—Nos passions, que dis-je? nos sentiments les plus nobles nous entraînent ainsi parfois à des mouvements condamnables, dit Mlle Burdeau en prenant les mains de son amie dans les siennes et les pressant doucement. C’est une faiblesse inhérente aux créatures d’imperfection que nous sommes. Mais Dieu voit le fond de nos cœurs et nous juge avec clémence, il ne faut pas être plus sévère que Lui. Ne te désole pas, ma chérie. Depuis longtemps, tu es absoute, là-haut...

—Eh! que m’importe? cria impétueusement la désolée. Elle se souvient, elle, et demain je la reverrai, anéantie, brisée, meurtrie par mes propres mains.

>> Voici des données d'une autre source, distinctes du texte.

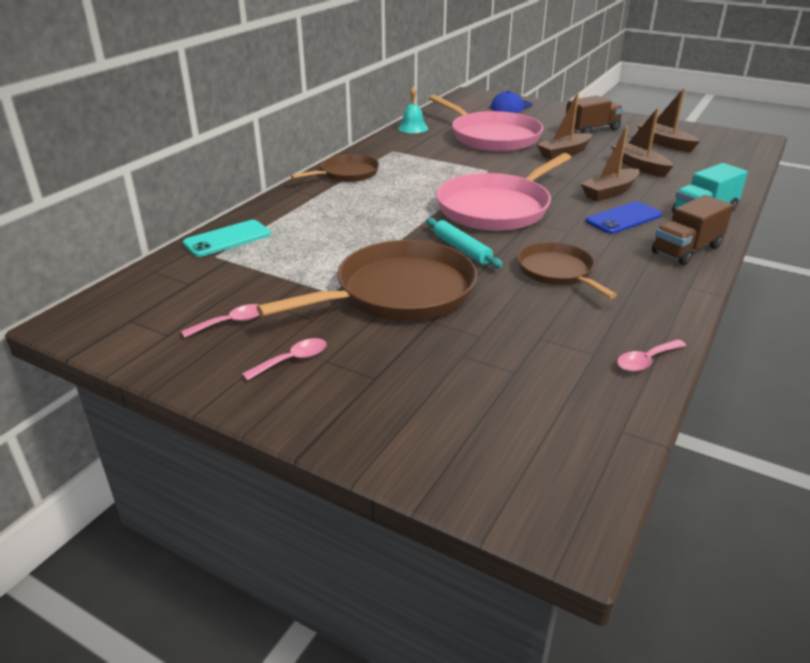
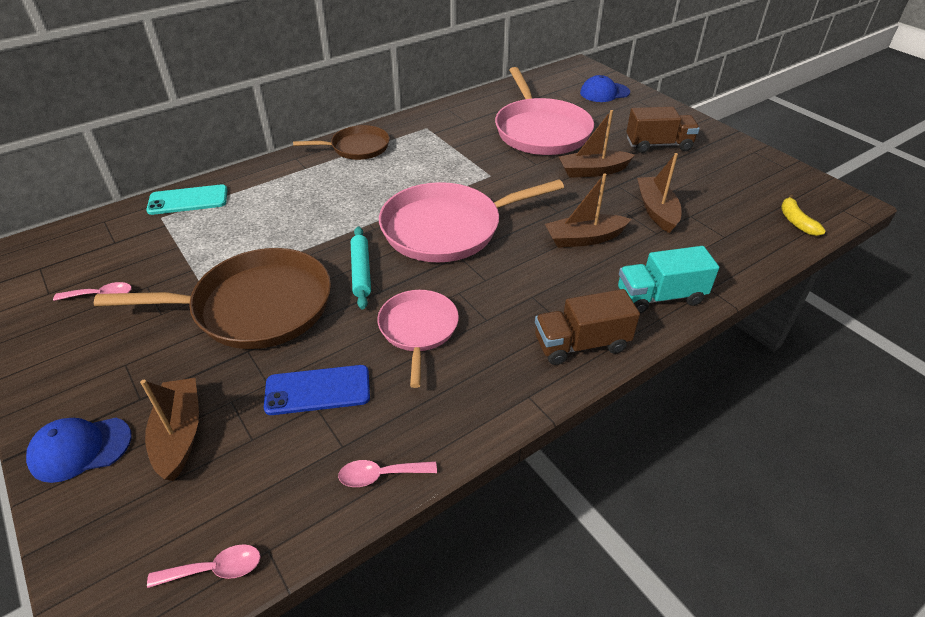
camera: 25 degrees right, 10 degrees up
(292, 360) = (102, 354): pink spoon -> pink spoon (215, 569)
(365, 426) = (80, 449): none -> blue cap
(413, 128) = (475, 102): turquoise bell -> none
(557, 272) = (418, 329): brown pan -> pink pan
(623, 218) = (560, 279): blue phone -> blue phone (318, 390)
(665, 143) = (723, 184): brown boat -> brown boat (179, 435)
(737, 154) = (796, 221): none -> yellow banana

—Tu exagères, amie, dit Madeleine. Une parole n’a pu faire tout cela...

—Oui, vous, les Français, les esprits forts, vous êtes exempts de ces superstitions; mais nous y croyons encore, nous! Nous donnons une vie à nos souhaits, et ce n’est pas à la légère que nous les formulons. Alors, s’il arrive qu’ils se réalisent, les terribles ou propices désirs, nous ne pouvons renier la corrélation qui existe entre leur âme et la nôtre!

—Ah! Russe, Russe! fit Madeleine Burdeau en secouant la tête.

—Qu’est-ce que je vais lui dire, moi, demain? Chacune de mes consolations sera fausse, chacun de mes mots sera en contradiction avec mes principes, et elle le saura!

—Tu laisseras parler ta tendresse, ma chérie, sans songer à des subtilités. Alors tout ira bien.

—Et je serai humble, dit Viéra, oh! humble! Elle pourra m’accabler, me repousser, me battre, je n’aurai pas un geste de révolte!

Le lendemain, à l’heure bleue de la tombée du soir, parmi l’apaisement reconnaissant d’une nature saturée d’ivresses, les deux sœurs, qui ne s’étaient pas revues depuis six longs mois, se retrouvèrent en présence l’une de l’autre.